England sets new council tax notice rule in mergers

A small but important tweak to council tax has arrived. If your area is moving to a new unitary or merged council, the rules on how notice is given for a second‑home premium are now clearer. New regulations made on 14 April 2026 and in force from 8 May 2026 set out how the one‑year notice works when old councils become one new authority, according to the official UK legislation website.

Here is the plain‑English version. When a council is created by a reorganisation, it replaces several “predecessor” billing authorities. Some of those former councils may already have voted to introduce the higher council tax for dwellings that are only used from time to time (often called second homes). Others may not have. Until now, that mix made the notice rule messy.

Section 11C of the Local Government Finance Act 1992 says that the first time a billing authority introduces the higher amount for periodically occupied dwellings, it must give at least one year’s notice before the start of the financial year it applies to. This is there to protect households from sudden changes and to help councils budget sensibly.

The 2026 amendment to the Local Government (Structural Changes) (Finance) Regulations 2008 solves the reorganisation puzzle. If at least one, but not all, predecessor councils made a determination under section 11C before the merger, any post‑merger decision by the new council is treated as its “first” determination only for the areas that had no earlier decision. In those parts, the one‑year notice clock must still run in full.

Think of it like this. Three districts, A, B and C, merge to form a new unitary. A and B gave notice last year to start a second‑home premium from a future April. C did not. The new unitary can continue with A and B’s plans on their original timetable. For C’s patch, the new unitary must make its own first decision and then wait a full year before the premium starts there. No one gets caught by surprise; no one is rushed through a shorter notice period.

What this means for you if you own a second home in a newly merged area: your bill may change at different times depending on which former district you were in. If your old council had already given notice, you should expect the premium to arrive on that published timetable. If it had not, the new council must give a full year’s notice for your area before charging the higher amount.

What this means for councils and finance teams: you should plan and communicate area by area. Treat any part of the new authority that lacked a predecessor decision as a “subsequent determination area” and ensure your first post‑merger decision for that area is taken at least 12 months before the April it would start. Build that lag into your budgeting and resident messaging.

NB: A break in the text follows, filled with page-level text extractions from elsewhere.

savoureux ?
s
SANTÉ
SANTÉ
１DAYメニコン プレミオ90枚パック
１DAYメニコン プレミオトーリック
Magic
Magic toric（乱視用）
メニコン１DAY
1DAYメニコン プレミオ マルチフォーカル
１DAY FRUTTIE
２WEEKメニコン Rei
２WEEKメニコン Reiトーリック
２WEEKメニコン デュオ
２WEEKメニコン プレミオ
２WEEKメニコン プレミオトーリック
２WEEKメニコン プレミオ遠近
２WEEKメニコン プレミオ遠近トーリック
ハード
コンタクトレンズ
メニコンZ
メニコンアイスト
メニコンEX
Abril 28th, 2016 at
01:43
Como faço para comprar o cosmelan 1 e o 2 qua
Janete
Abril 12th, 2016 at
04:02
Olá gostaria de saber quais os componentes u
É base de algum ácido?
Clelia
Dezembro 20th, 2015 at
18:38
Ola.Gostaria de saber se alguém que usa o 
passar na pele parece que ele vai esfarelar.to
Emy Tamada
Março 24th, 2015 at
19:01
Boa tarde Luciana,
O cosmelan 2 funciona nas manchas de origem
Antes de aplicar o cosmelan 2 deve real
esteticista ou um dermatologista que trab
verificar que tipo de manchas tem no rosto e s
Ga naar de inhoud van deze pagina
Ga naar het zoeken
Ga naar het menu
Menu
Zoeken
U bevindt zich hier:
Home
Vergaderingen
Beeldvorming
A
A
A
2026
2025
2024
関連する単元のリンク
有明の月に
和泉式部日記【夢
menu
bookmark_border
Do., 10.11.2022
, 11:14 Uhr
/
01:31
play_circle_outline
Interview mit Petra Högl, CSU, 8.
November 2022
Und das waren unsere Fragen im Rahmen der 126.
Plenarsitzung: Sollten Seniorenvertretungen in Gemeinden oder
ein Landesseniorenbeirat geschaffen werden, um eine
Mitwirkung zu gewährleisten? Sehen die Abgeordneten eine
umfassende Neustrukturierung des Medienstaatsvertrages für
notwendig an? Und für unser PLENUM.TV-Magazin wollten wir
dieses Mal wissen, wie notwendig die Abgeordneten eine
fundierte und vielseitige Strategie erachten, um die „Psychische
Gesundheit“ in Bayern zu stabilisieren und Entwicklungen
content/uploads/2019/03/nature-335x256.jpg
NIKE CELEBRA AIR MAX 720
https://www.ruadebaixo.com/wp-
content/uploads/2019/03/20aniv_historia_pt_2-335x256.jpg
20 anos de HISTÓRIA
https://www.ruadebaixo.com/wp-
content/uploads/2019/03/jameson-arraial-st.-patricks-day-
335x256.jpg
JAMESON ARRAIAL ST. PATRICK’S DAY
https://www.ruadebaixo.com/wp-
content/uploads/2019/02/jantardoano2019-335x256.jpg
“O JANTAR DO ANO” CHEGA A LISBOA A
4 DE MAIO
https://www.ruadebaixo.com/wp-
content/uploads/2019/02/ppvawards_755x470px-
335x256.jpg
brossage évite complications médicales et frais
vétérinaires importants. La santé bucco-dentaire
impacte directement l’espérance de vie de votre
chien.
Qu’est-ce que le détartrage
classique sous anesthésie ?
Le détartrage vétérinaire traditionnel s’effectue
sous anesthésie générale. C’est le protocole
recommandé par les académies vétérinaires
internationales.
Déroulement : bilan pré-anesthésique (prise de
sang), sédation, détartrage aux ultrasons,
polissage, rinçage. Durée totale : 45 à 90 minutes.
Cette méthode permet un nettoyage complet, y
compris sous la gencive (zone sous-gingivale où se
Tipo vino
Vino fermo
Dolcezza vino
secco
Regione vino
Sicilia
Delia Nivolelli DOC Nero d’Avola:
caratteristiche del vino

Dates matter here. The instrument was signed at 11.55am on 14 April 2026, laid before Parliament at 4.00pm the same day, and comes into force on 8 May 2026. It applies to England’s local government reorganisations (the regulations extend to England and Wales, but they address England’s structural change rules). Source: UK legislation website.

One last study note for learners: this is a classic example of “continuity of functions” in public administration. When institutions change shape, the law must say how ongoing decisions carry over-especially where taxpayers’ money is involved. The government did not publish a separate impact assessment because this amendment fine‑tunes an existing council tax regime rather than creating a new one.